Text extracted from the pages
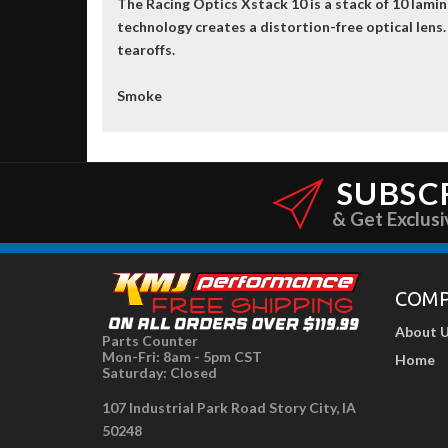
The Racing Optics Xstack 10 is a stack of 10 lami
technology creates a distortion-free optical lens.
tearoffs.
Smoke
SUBSC
& Get Exclusi
COM
About 
Parts Counter
Mon-Fri: 8am - 5pm CST
Home
Saturday: Closed
107 Industrial Park Road Story City, IA
50248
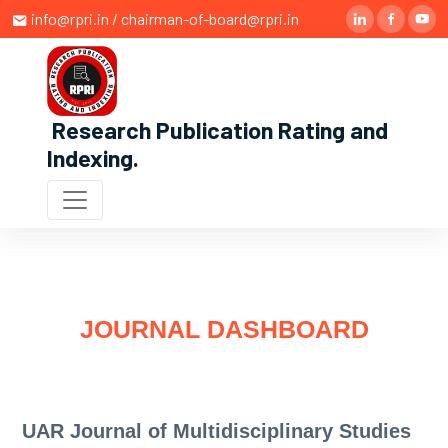
info@rpri.in / chairman-of-board@rpri.in
Research Publication Rating and
Indexing
.
JOURNAL DASHBOARD
UAR Journal of Multidisciplinary Studies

■ **WHAT THE TASK ASKS**:
Rewrite the text in the listing with "Saturday" replaced by "Sunday" and every other part left unchanged. Omit the pictures from your answer.

■ **OUTPUT BELOW**:
The Racing Optics Xstack 10 is a stack of 10 lami
technology creates a distortion-free optical lens.
tearoffs.
Smoke
SUBSC
& Get Exclusi
COM
About 
Parts Counter
Mon-Fri: 8am - 5pm CST
Home
Sunday: Closed
107 Industrial Park Road Story City, IA
50248
info@rpri.in / chairman-of-board@rpri.in
Research Publication Rating and
Indexing
.
JOURNAL DASHBOARD
UAR Journal of Multidisciplinary Studies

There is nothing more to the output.